Türkiye ile Suriye türbe nedeniyle restleşti
Suriye hükûmeti, Fırat Nehri üzerinde 1968 tarihinde başlattığı Tabka Barajının 1973 yılında tamamlanacağını ve barajın su toplamaya başlamasıyla Caber Kalesi ve Süleyman Şah'ın türbesinin tamamen sular altında kalacağını ileri sürerek Türk Hükûmetinden türbenin yerini değiştirmesini ya da türbenin Türkiye'ye naklini talep eden bir nota gönderdi. Türkiye de buna karşılık Suriye'ye bir nota verdi ve Keban Barajı'nın kapaklarını kapatarak Fırat Nehri üzerinden Suriye'ye su akışını engelledi. Bu restleşmenin ardından Türkiye bölgeye Devlet Su İşleri'nde (DSİ) görevli uzmanlar ve mimarlar gönderdi ve türbenin nereye taşınabileceğinin tespit edilmesini istedi. Ankara ve Şam hükûmetleri arasında uzun süren müzakerelerin ardından bir anlaşma imzalandı.
Anlaşmaya göre;
Türbe, müştemilatı ile birlikte Halep–Hasseki yolu üzerinde bulunan Karakozak köyü yakınındaki yeni yerine nakledilecek,
Barajın kenarında, türbenin bugünkü konumuna en yakın yerde mermerden bir kitabe dikilecek,
Türbenin bugünkü yerini tespit etmek maksadıyla, göl üstüne bir şamandıra konacaktır.

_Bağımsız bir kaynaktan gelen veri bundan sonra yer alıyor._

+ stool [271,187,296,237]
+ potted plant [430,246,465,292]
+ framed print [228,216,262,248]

1973 yılında türbe ve karakol, Halep'e 123, Şanlıurfa'ya 92 km uzaklıktaki Fırat'ın doğu kıyısındaki Karakozak köyündeki 10.096 m²'lik yeni yerine taşınmıştır. Bilinenin aksine, günümüzde türbe, Caber Kalesi'nde değil Halep'in Karakozak köyü yakınındaki yerinde bulunuyor.

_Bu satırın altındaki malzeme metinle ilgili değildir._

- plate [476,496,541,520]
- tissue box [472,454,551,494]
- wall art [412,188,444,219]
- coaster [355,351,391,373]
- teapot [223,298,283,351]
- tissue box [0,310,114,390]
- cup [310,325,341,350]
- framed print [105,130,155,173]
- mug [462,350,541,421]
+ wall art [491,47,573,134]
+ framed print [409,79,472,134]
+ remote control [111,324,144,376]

Taşınması yine gündeme geldi
1995 yılında, Suriye Hükûmeti bu kez de Fırat Nehri’nin daha üst kotlarında inşasına başladığı Teşrin Barajı sebebiyle Karakozak bölgesinde ki Süleyman Şah Türbesi’nin bölge dışında başka bir alana ya da Türkiye’ye taşınması hususunu yeniden gündeme getirdi. Bunun üzerine, Türkiye ile Suriye arasında yapılan görüşmeler sonucunda, türbenin mevcut yerinin baraj gölünün olumsuz tesirlerinden korunması için tahkim edilmesine karar verildi. 2001 yılında Fırat Nehri üzerindeki Teşrin Barajının tamamlanması nedeniyle türbenin taşınması bir kez daha gündeme geldi. Suriye tarafı bu kez türbenin şimdiki yerinden de kaldırılarak gösterecekleri ve Türk tarafının da kabul edeceği bir yere taşınmasını istedi. Ancak Türk hükümetinin girişimleriyle proje türbenin mevcut yerinin korunması yönünde değiştirildi.

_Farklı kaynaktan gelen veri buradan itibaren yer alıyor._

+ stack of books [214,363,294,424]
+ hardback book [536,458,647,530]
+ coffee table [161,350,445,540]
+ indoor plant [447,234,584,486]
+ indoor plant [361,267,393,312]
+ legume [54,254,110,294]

23 Ocak 2003 tarihinde Ankara'da “Süleymanşah Türbesi Tahkimat Projesinin Uygulanmasına İlişkin Ana Tutanak” imzalandı. Bu çerçevede 10 dönüm'lük türbe arazisi sınırları tahkim edilmiş, türbe binasının içi ve dışı onarılmış, karakol binası yeniden inşa edilmiş ve Süleyman Şah Türbesi yeniden ziyarete açılmıştır.